This has been bugging me for a while. Encapsulation is treated as an unquestionable good by many developers. To question encapsulation is to adopt the opposite, that design isn’t worthwhile.

But it’s a tradeoff! Introducing encapsulation incurs a temporary increase in the net complexity of a system. Over the course of a tactical refactoring of methods and classes, the increased complexity is only observable by one or two developers doing the work.

But, if services are encapsulation (they are!), then rearranging the pieces will leave you paying for the increased complexity for days, weeks, months. Now the encapsulation takes on real costs: the risk of completing it, the burden of explaining to others what you’re doing, etc. That encapsulation better be worth it and not just a hunch!

For example, one could write a new layer on top of a technology like sockets and call it something like ‘connections’, but unless this new layer really encapsulates enough underlying complexity, like implementing a communications protocol and a data transfer format, then it has hurt rather than helped. It is ‘shallow’. What this means is that for any useful encapsulation, it must hide a significant amount of complexity, thus there should be plenty of code and data buried inside of the box that is no longer necessary to know outside of it. It should not leak out any of this knowledge. So a connection that seamlessly synchronizes data between two parties (how? We don’t know) correctly removes a chunk of knowledge out of the upper levels of the system. And it does it in a way that it is clear and easy to triage problems as being ‘in’ or ‘out’ of the box.

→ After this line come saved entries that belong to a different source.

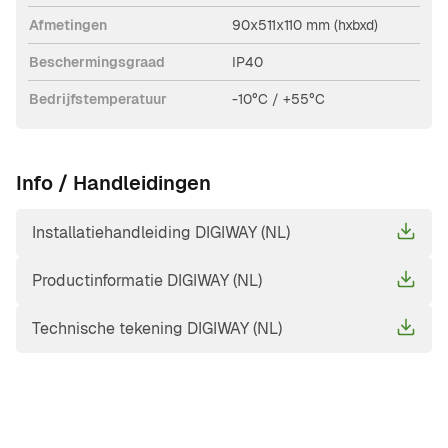
Afmetingen
90x511x110 mm (hxbxd)
Beschermingsgraad
IP40
Bedrijfstemperatuur
-10°C / +55°C
Info / Handleidingen
Installatiehandleiding DIGIWAY (NL)
Productinformatie DIGIWAY (NL)
Technische tekening DIGIWAY (NL)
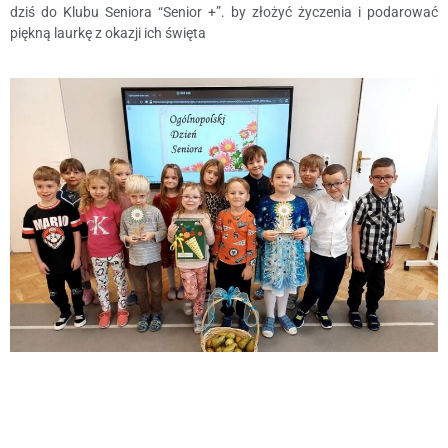
dziś do Klubu Seniora “Senior +”. by złożyć życzenia i podarować
piękną laurkę z okazji ich święta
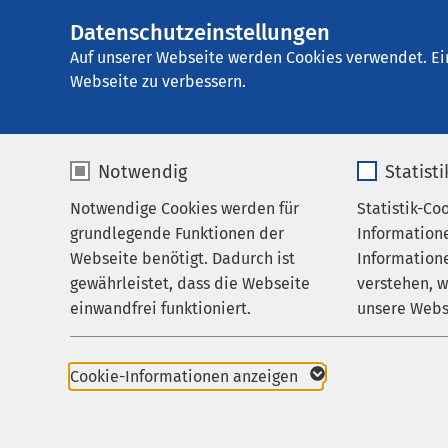
Datenschutzeinstellungen
AMEOS Klinikum 
AMEOS
Gruppe
Aktuelles
Nachricht
Auf unserer Webseite werden Cookies verwendet. Ei
Webseite zu verbessern.
Notwendig
Statist
Pressemitteil
Notwendige Cookies werden für
Statistik-Co
Leistungen
30.04.2025
grundlegende Funktionen der
Information
AMEO
Ihr Aufenthalt
Webseite benötigt. Dadurch ist
Informatione
gewährleistet, dass die Webseite
verstehen, 
erhäl
Zuweisende
einwandfrei funktioniert.
unsere Webs
Über uns
Name
cookieconsent_status
Name
Karriere
Cookie-Informationen anzeigen
Aktuelles
Anbieter
sgalinski
Anbieter
Hernien 
müssen. 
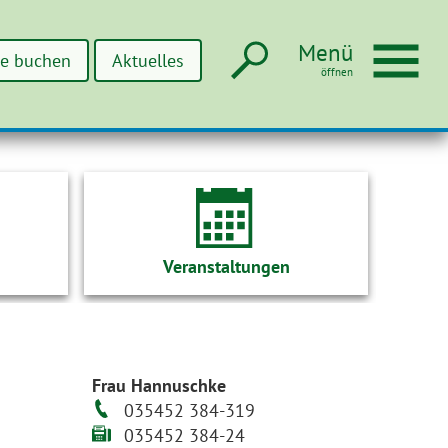
Suche
Men
Menü
ne buchen
Aktuelles
Veranstaltungen
Frau Hannuschke
035452 384-319
035452 384-24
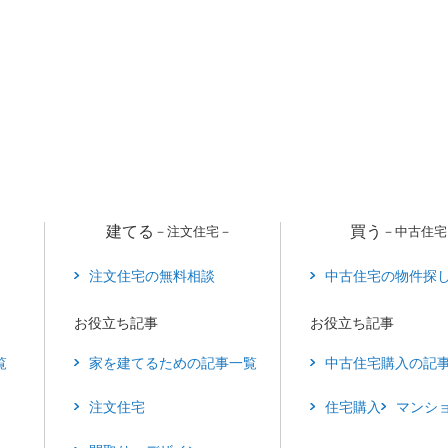
ト
建てる
買う
－注文住宅－
－中古住宅
注文住宅の無料相談
中古住宅の物件探
お役立ち記事
お役立ち記事
覧
家を建てるための記事一覧
中古住宅購入の記
注文住宅
住宅購入
マンシ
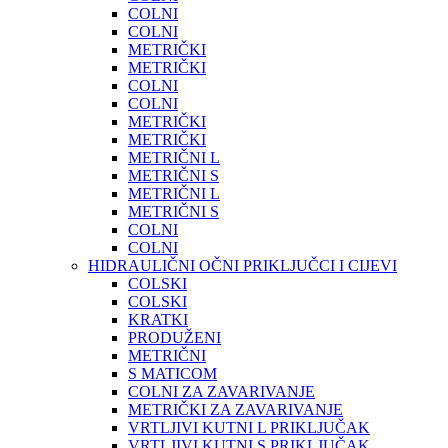
COLNI
COLNI
METRIČKI
METRIČKI
COLNI
COLNI
METRIČKI
METRIČKI
METRIČNI L
METRIČNI S
METRIČNI L
METRIČNI S
COLNI
COLNI
HIDRAULIČNI OČNI PRIKLJUČCI I CIJEVI
COLSKI
COLSKI
KRATKI
PRODUŽENI
METRIČNI
S MATICOM
COLNI ZA ZAVARIVANJE
METRIČKI ZA ZAVARIVANJE
VRTLJIVI KUTNI L PRIKLJUČAK
VRTLJIVI KUTNI S PRIKLJUČAK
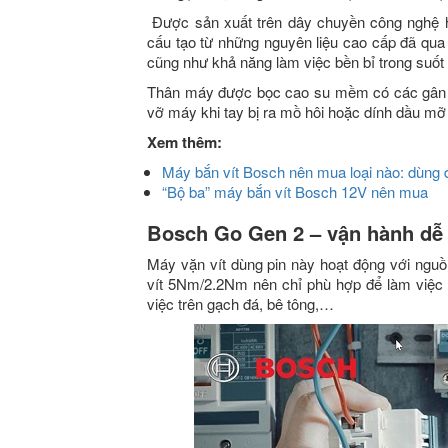
Được sản xuất trên dây chuyền công nghệ h
cấu tạo từ những nguyên liệu cao cấp đã qua
cũng như khả năng làm việc bền bỉ trong suốt 
Thân máy được bọc cao su mềm có các gân gợn
vỡ máy khi tay bị ra mồ hôi hoặc dính dầu mỡ 
Xem thêm:
Máy bắn vít Bosch nên mua loại nào: dùng 
“Bộ ba” máy bắn vít Bosch 12V nên mua
Bosch Go Gen 2 – vận hành dễ d
Máy vặn vít dùng pin này hoạt động với nguồn
vít 5Nm/2.2Nm nên chỉ phù hợp để làm việc t
việc trên gạch đá, bê tông,…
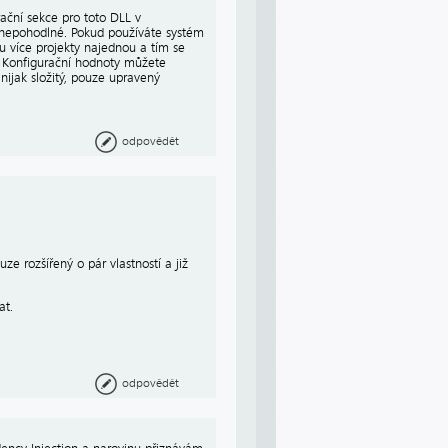
ační sekce pro toto DLL v
i nepohodlné. Pokud používáte systém
u více projekty najednou a tím se
 Konfigurační hodnoty můžete
nijak složitý, pouze upravený
odpovědět
e rozšířený o pár vlastností a již
at.
odpovědět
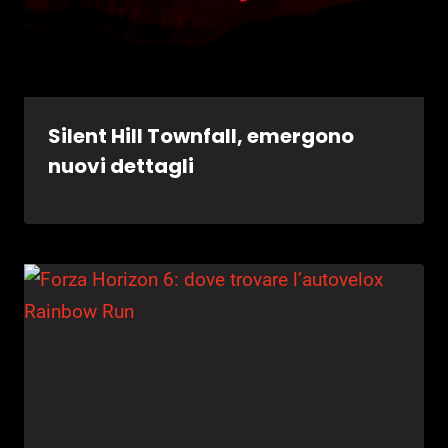
Silent Hill Townfall, emergono
nuovi dettagli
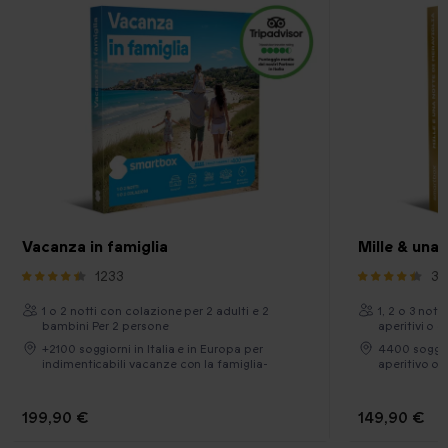
Vacanza in famiglia
Mille & una 
1233
36
1 o 2 notti con colazione per 2 adulti e 2
1, 2 o 3 nott
bambini Per 2 persone
aperitivi o 
+2100 soggiorni in Italia e in Europa per
4400 soggior
indimenticabili vacanze con la famiglia-
aperitivo o 
199,90 €
149,90 €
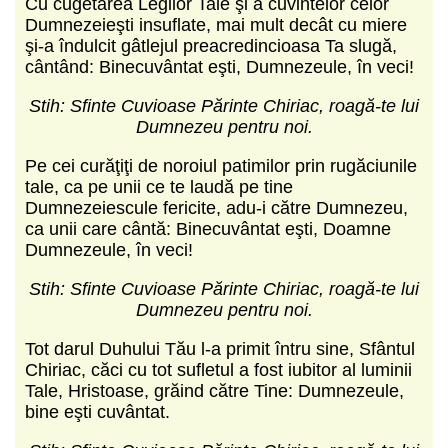
Cu cugetarea Legilor Tale şi a cuvintelor celor
Dumnezeieşti insuflate, mai mult decât cu miere
şi-a îndulcit gâtlejul preacredincioasa Ta slugă,
cântând: Binecuvântat eşti, Dumnezeule, în veci!
Stih: Sfinte Cuvioase Părinte Chiriac, roagă-te lui
Dumnezeu pentru noi.
Pe cei curăţiţi de noroiul patimilor prin rugăciunile
tale, ca pe unii ce te laudă pe tine
Dumnezeiescule fericite, adu-i către Dumnezeu,
ca unii care cântă: Binecuvântat eşti, Doamne
Dumnezeule, în veci!
Stih: Sfinte Cuvioase Părinte Chiriac, roagă-te lui
Dumnezeu pentru noi.
Tot darul Duhului Tău l-a primit întru sine, Sfântul
Chiriac, căci cu tot sufletul a fost iubitor al luminii
Tale, Hristoase, grăind către Tine: Dumnezeule,
bine eşti cuvântat.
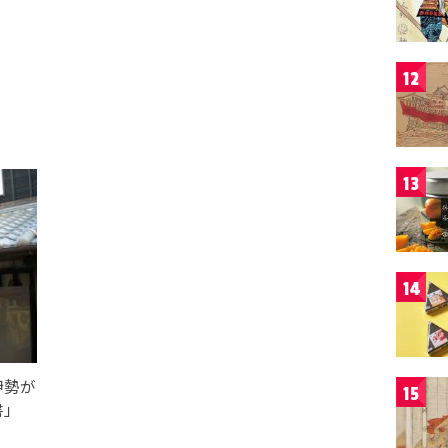
12
13
14
伊勢が
15
書」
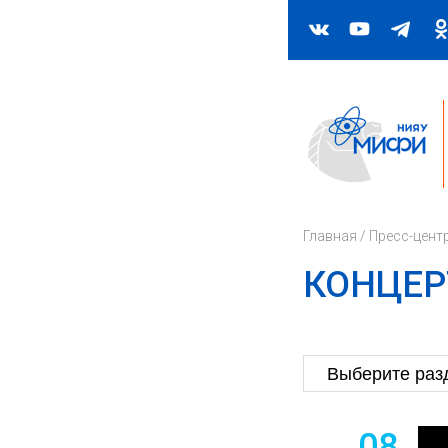
Главная
/
Пресс-цент
КОНЦЕР
08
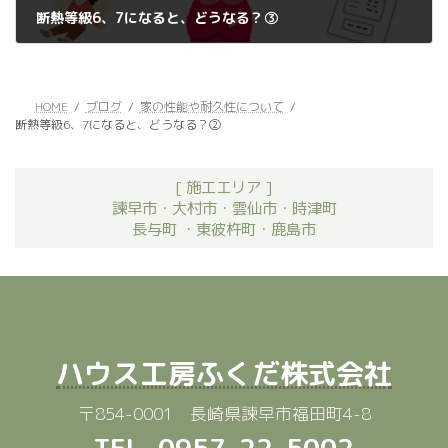
断熱等級6、7になると、どうなる？③
2022年11月16日
HOME
ブログ
家の性能や耐久性について
断熱等級6、7になると、どうなる？②
[ 施工エリア ]
諫早市・大村市・雲仙市・時津町
長与町 ・東彼杵町・鹿島市
ハウス工房ふくだ株式会社
〒854-0001 長崎県諫早市福田町4-8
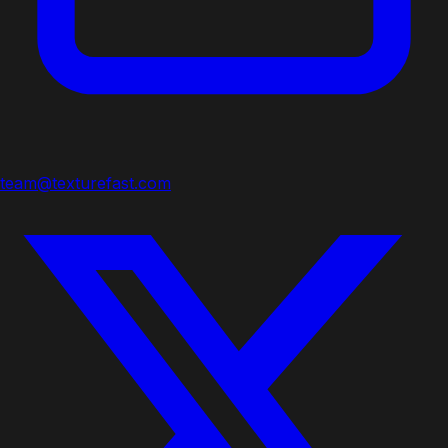
team@texturefast.com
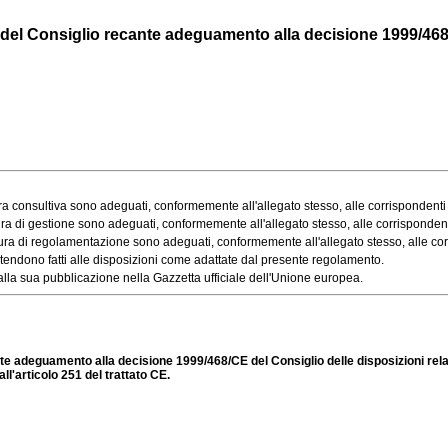
l Consiglio recante adeguamento alla decisione 1999/468/CE
ra consultiva sono adeguati, conformemente all'allegato stesso, alle corrispondenti d
ura di gestione sono adeguati, conformemente all'allegato stesso, alle corrispondenti 
edura di regolamentazione sono adeguati, conformemente all'allegato stesso, alle corri
 si intendono fatti alle disposizioni come adattate dal presente regolamento.
la sua pubblicazione nella Gazzetta ufficiale dell'Unione europea.
te adeguamento alla decisione 1999/468/CE del Consiglio delle disposizioni rela
l'articolo 251 del trattato CE.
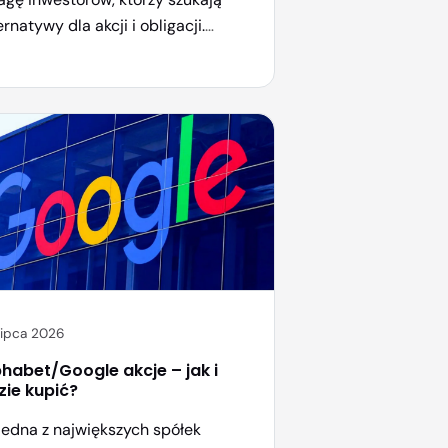
ernatywy dla akcji i obligacji.
enica, kawa, kakao czy cukier to
 tylko produkty codziennego użytku
o realne instrumenty finansowe,
óre można kupować i sprzedawać za
mocą nowoczesnych ETF-ów. W
 artykule wyjaśnimy, jak zacząć
estować w te towary, jakie są ich
cyfika, ryzyka i […]
lipca 2026
phabet/Google akcje – jak i
zie kupić?
jedna z największych spółek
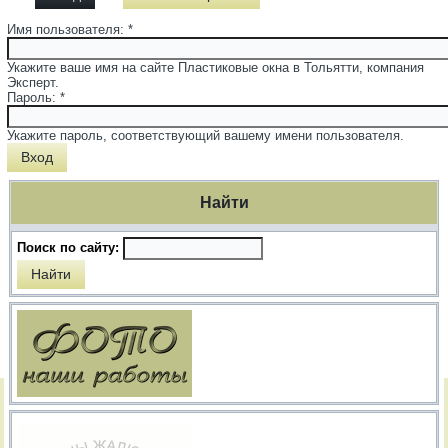
Имя пользователя:
*
Укажите ваше имя на сайте Пластиковые окна в Тольятти, компания
Эксперт.
Пароль:
*
Укажите пароль, соответствующий вашему имени пользователя.
Найти
Поиск по сайту:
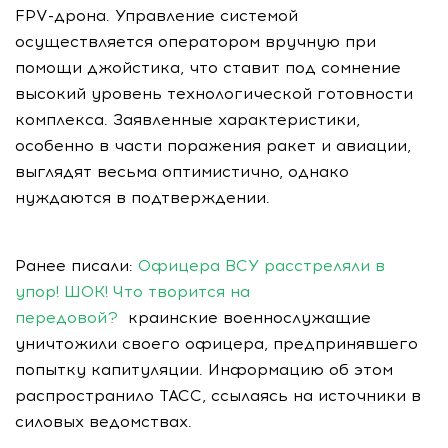
FPV-дрона. Управление системой
осуществляется оператором вручную при
помощи джойстика, что ставит под сомнение
высокий уровень технологической готовности
комплекса. Заявленные характеристики,
особенно в части поражения ракет и авиации,
выглядят весьма оптимистично, однако
нуждаются в подтверждении.
Ранее писали:
Офицера ВСУ расстреляли в
упор! ШОК! Что творится на
передовой?
краинские военнослужащие
уничтожили своего офицера, предпринявшего
попытку капитуляции. Информацию об этом
распространило ТАСС, ссылаясь на источники в
силовых ведомствах.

My experience is that encapsulation, if it happens at all, starts off shallow. Real encapsulation, where a developer can treat it as a black box, never needing to peak inside to understand the mechanisms or in/out problems, is rare. It takes the best designers of software to achieve it.

We should all be so bold as to attempt building encapsulations of that quality, but not so proud to think that we succeed at it even half the time.

In little programs, encapsulation isn’t really necessary, it might help but there just isn’t enough overall complexity to worry about. Once the system grows however, it approaches the threshold really fast. Fast enough that many software developers ignore it until it is way too late, and then the costs of correcting the code becomes unmanageable.

I feel like prefactoring a program or architecture only increases the complexity growth rate of small systems. A dominant factor in complexity is communication and coordination cost. If you start off with ten classes instead of three, or three services instead of one, you haven’t tripled your complexity, you’ve squared it (or worse).

I’m all for minimal solutions and fighting to keep things small, but not at the cost of incurring large coordination overhead.

To build big systems, you need to build up a huge and extremely complex code base. To keep it manageable you need to keep it heavily organized, but you also need to carve out chunks of it that have been done and dusted for the moment, so that you can focus your current efforts on moving the work forward. There are no short-cuts available in software development that won’t harm a project, just a lot of very careful, dedicated, disciplined work that when done correctly, helps towards continuing the active lifespan of the code.

Emphasis mine. In a successful system, size and complexity are nearly unavoidable. Almost every “best practice” and “leading edge approach” we know of is contextual and expresses trade-offs. Thus I’m left agreeing that the unsatisfying, hand-wavy craft of “careful, dedicated, disciplined work” is the principle most likely to generate code that’s improves (rather than regresses) over its lifetime.